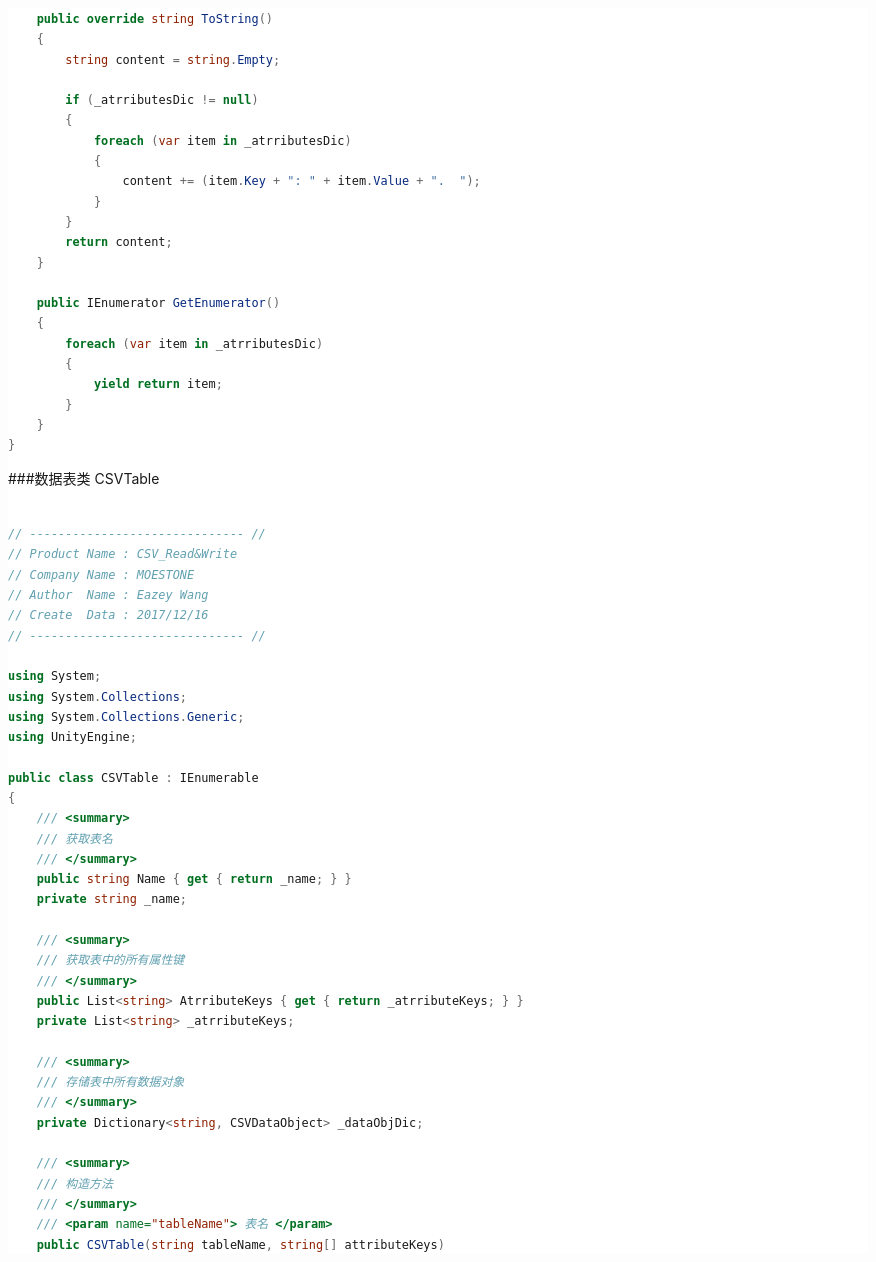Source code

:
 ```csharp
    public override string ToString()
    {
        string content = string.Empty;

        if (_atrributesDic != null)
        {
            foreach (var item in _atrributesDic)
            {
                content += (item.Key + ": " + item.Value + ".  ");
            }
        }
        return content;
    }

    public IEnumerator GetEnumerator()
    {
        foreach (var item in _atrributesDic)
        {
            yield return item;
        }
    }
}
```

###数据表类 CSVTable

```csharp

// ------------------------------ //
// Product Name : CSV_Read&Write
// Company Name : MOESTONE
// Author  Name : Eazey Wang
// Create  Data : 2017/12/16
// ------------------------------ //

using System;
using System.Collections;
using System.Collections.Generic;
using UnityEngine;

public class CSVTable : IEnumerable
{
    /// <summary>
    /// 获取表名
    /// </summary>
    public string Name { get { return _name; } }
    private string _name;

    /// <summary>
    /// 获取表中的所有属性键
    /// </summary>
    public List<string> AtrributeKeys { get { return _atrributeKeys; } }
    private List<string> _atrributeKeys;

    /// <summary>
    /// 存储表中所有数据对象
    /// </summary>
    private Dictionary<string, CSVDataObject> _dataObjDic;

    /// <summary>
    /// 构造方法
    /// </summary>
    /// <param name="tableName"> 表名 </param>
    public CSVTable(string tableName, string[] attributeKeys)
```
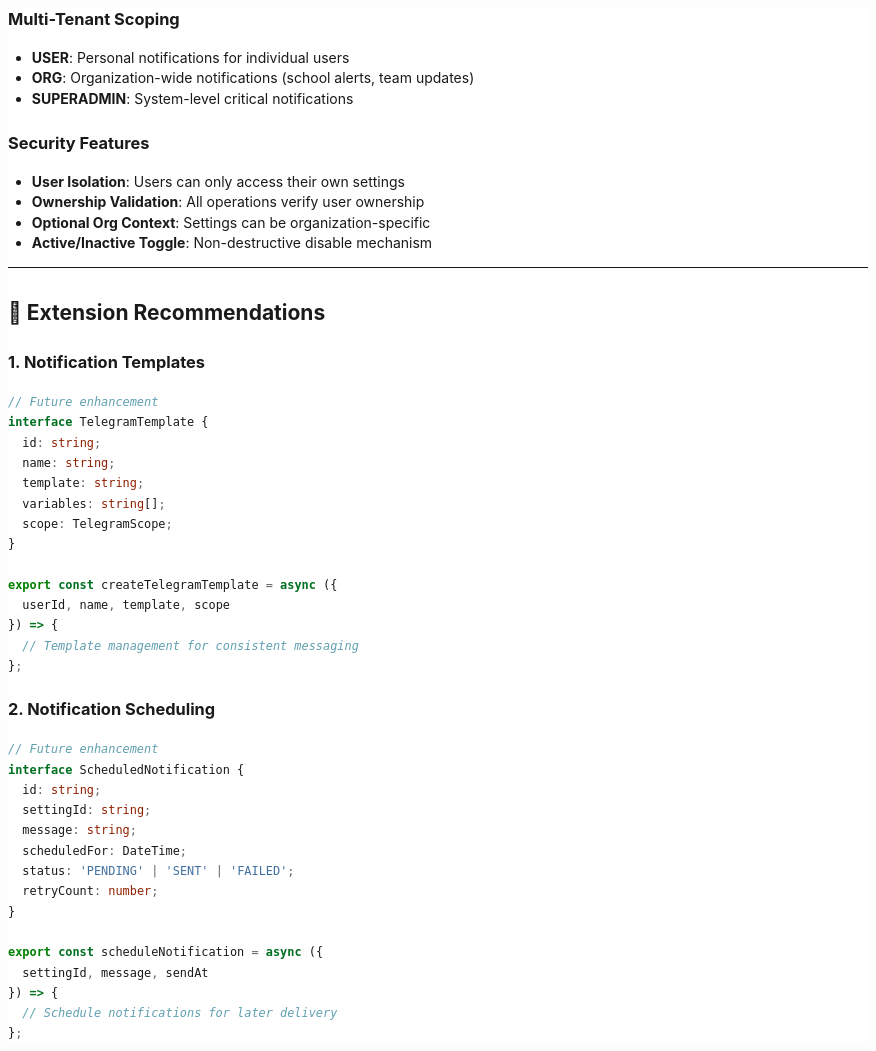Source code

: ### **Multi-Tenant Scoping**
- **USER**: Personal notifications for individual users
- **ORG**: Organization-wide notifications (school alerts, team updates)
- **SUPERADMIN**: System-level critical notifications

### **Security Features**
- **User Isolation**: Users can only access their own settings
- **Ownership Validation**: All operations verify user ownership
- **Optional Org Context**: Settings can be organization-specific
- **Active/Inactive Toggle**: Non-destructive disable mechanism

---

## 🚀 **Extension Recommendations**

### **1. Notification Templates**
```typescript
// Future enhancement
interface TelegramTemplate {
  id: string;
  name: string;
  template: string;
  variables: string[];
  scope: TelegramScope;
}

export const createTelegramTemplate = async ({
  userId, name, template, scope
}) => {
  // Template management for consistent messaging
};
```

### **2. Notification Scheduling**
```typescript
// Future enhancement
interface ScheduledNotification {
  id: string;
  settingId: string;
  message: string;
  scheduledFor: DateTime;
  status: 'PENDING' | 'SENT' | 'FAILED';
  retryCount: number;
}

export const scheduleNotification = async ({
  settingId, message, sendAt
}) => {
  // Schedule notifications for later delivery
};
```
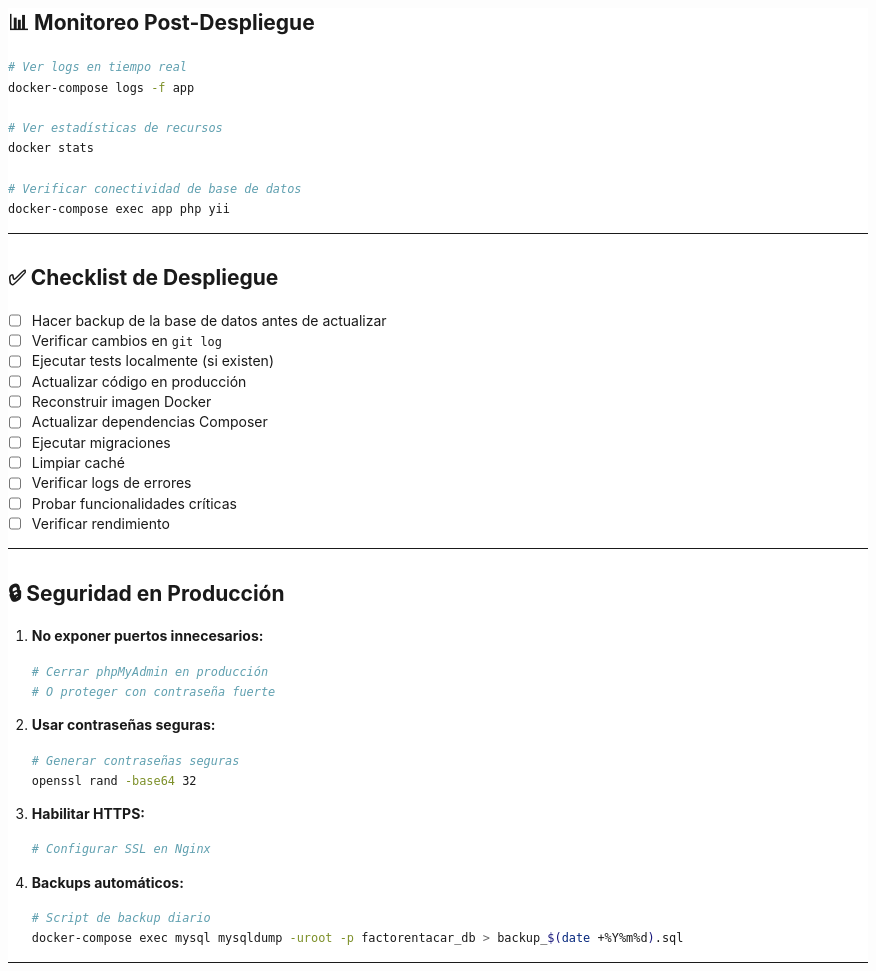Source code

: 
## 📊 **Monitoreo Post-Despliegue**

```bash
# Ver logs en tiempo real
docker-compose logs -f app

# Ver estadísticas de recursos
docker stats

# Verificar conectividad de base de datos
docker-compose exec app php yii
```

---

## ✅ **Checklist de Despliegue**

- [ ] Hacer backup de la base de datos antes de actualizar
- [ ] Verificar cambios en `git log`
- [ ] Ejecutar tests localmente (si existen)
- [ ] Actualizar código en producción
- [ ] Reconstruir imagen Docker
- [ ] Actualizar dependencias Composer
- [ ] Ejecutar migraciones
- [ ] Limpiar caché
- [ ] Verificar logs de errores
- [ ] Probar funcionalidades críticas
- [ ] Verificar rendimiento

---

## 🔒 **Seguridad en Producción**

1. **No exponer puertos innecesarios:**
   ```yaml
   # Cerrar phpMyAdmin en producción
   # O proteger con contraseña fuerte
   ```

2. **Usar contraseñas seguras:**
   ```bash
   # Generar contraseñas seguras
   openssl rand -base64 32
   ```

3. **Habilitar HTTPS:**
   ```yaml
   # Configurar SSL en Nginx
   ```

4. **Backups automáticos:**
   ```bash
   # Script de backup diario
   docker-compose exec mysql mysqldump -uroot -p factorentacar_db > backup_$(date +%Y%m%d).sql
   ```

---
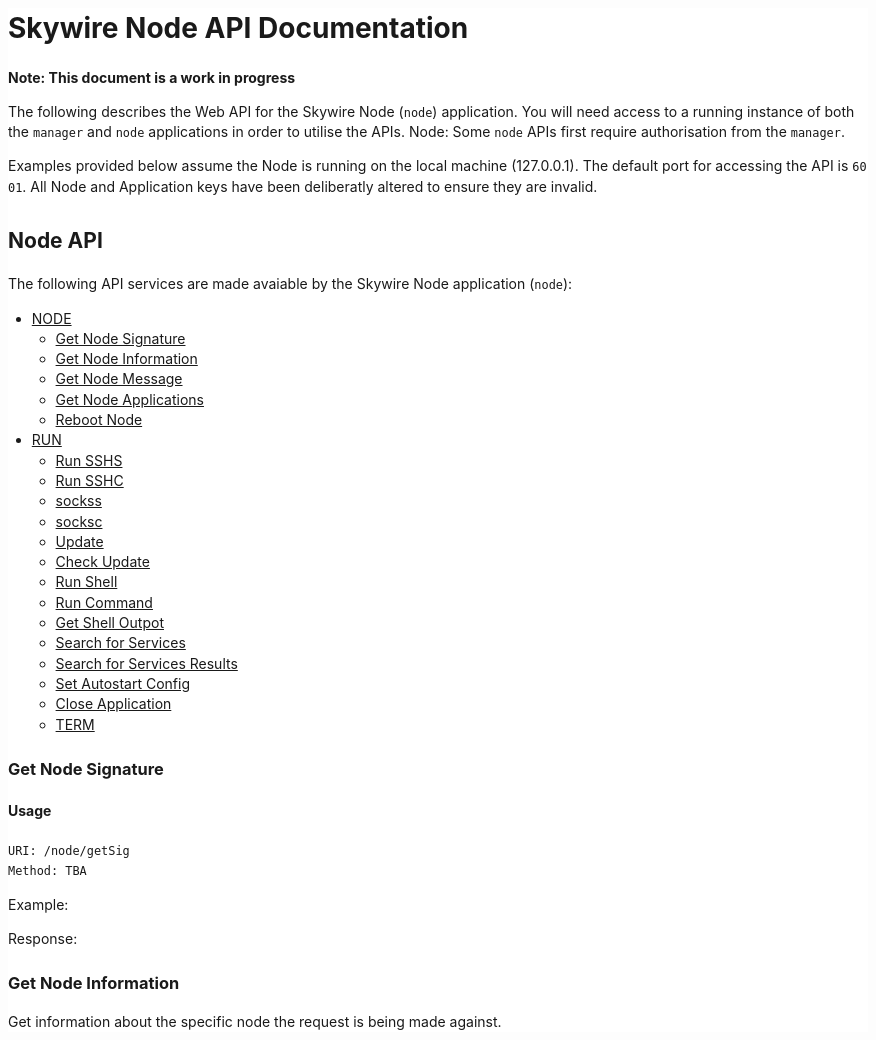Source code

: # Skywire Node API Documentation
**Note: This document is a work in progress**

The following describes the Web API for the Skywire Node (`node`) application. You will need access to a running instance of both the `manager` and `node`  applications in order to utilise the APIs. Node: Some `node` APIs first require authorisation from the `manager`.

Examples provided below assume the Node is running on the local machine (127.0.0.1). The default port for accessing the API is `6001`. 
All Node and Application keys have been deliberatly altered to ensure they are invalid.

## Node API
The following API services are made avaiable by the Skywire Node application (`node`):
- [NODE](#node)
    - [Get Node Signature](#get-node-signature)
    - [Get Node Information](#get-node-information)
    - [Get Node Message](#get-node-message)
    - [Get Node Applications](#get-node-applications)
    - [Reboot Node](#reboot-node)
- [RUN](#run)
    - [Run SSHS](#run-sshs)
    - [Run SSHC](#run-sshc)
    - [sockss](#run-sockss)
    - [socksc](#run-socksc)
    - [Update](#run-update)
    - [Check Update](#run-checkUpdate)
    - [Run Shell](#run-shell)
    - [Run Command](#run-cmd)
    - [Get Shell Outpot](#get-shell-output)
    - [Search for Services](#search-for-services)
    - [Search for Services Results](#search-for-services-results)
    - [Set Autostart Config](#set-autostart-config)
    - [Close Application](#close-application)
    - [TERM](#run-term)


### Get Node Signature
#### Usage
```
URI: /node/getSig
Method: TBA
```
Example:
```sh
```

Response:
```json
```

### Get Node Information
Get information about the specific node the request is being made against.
===============
__Work order__:
Go through the entries. Report every line that contains the word "interface".

__Expected output__:
interface TelegramTemplate {
interface ScheduledNotification {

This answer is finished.